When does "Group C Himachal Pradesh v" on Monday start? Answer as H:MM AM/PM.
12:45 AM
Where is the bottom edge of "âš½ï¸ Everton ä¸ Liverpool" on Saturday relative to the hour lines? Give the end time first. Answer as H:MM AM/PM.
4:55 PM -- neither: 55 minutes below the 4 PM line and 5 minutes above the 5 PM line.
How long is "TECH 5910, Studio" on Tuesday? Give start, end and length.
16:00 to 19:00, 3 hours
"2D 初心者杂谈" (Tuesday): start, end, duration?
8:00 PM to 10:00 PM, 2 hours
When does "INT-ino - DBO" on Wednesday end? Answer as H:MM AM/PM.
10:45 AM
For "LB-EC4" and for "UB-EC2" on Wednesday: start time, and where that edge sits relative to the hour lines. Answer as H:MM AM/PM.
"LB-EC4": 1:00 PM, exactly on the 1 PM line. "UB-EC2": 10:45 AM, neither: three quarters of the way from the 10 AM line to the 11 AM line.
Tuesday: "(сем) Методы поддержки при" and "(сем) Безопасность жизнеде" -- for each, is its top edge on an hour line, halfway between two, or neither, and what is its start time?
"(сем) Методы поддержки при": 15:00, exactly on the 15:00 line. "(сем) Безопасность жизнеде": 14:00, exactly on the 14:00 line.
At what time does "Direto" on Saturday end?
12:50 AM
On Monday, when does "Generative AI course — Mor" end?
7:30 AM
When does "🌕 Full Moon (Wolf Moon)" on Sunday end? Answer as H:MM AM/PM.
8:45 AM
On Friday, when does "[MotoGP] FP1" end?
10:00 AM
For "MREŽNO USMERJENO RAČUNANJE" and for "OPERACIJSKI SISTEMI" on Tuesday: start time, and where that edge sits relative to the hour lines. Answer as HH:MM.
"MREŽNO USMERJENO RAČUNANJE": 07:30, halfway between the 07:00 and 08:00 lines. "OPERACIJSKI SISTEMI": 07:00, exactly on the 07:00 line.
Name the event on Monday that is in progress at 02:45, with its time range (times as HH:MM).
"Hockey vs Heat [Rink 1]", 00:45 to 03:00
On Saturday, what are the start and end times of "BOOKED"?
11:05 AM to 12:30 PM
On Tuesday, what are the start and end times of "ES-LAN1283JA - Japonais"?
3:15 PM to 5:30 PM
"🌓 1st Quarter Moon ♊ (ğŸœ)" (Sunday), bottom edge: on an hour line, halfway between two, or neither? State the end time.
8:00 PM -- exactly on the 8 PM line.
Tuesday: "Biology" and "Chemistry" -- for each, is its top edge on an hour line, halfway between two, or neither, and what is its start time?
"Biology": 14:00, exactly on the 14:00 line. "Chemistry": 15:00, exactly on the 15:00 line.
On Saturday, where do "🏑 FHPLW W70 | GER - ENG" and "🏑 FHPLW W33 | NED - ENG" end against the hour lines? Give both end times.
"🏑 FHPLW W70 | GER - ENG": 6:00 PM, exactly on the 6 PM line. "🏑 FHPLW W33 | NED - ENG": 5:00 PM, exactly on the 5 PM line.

----

Copy all of the records above line by line, without changing a single character.

When does "Group C Himachal Pradesh v" on Monday start? Answer as H:MM AM/PM.
12:45 AM
Where is the bottom edge of "âš½ï¸ Everton ä¸ Liverpool" on Saturday relative to the hour lines? Give the end time first. Answer as H:MM AM/PM.
4:55 PM -- neither: 55 minutes below the 4 PM line and 5 minutes above the 5 PM line.
How long is "TECH 5910, Studio" on Tuesday? Give start, end and length.
16:00 to 19:00, 3 hours
"2D 初心者杂谈" (Tuesday): start, end, duration?
8:00 PM to 10:00 PM, 2 hours
When does "INT-ino - DBO" on Wednesday end? Answer as H:MM AM/PM.
10:45 AM
For "LB-EC4" and for "UB-EC2" on Wednesday: start time, and where that edge sits relative to the hour lines. Answer as H:MM AM/PM.
"LB-EC4": 1:00 PM, exactly on the 1 PM line. "UB-EC2": 10:45 AM, neither: three quarters of the way from the 10 AM line to the 11 AM line.
Tuesday: "(сем) Методы поддержки при" and "(сем) Безопасность жизнеде" -- for each, is its top edge on an hour line, halfway between two, or neither, and what is its start time?
"(сем) Методы поддержки при": 15:00, exactly on the 15:00 line. "(сем) Безопасность жизнеде": 14:00, exactly on the 14:00 line.
At what time does "Direto" on Saturday end?
12:50 AM
On Monday, when does "Generative AI course — Mor" end?
7:30 AM
When does "🌕 Full Moon (Wolf Moon)" on Sunday end? Answer as H:MM AM/PM.
8:45 AM
On Friday, when does "[MotoGP] FP1" end?
10:00 AM
For "MREŽNO USMERJENO RAČUNANJE" and for "OPERACIJSKI SISTEMI" on Tuesday: start time, and where that edge sits relative to the hour lines. Answer as HH:MM.
"MREŽNO USMERJENO RAČUNANJE": 07:30, halfway between the 07:00 and 08:00 lines. "OPERACIJSKI SISTEMI": 07:00, exactly on the 07:00 line.
Name the event on Monday that is in progress at 02:45, with its time range (times as HH:MM).
"Hockey vs Heat [Rink 1]", 00:45 to 03:00
On Saturday, what are the start and end times of "BOOKED"?
11:05 AM to 12:30 PM
On Tuesday, what are the start and end times of "ES-LAN1283JA - Japonais"?
3:15 PM to 5:30 PM
"🌓 1st Quarter Moon ♊ (ğŸœ)" (Sunday), bottom edge: on an hour line, halfway between two, or neither? State the end time.
8:00 PM -- exactly on the 8 PM line.
Tuesday: "Biology" and "Chemistry" -- for each, is its top edge on an hour line, halfway between two, or neither, and what is its start time?
"Biology": 14:00, exactly on the 14:00 line. "Chemistry": 15:00, exactly on the 15:00 line.
On Saturday, where do "🏑 FHPLW W70 | GER - ENG" and "🏑 FHPLW W33 | NED - ENG" end against the hour lines? Give both end times.
"🏑 FHPLW W70 | GER - ENG": 6:00 PM, exactly on the 6 PM line. "🏑 FHPLW W33 | NED - ENG": 5:00 PM, exactly on the 5 PM line.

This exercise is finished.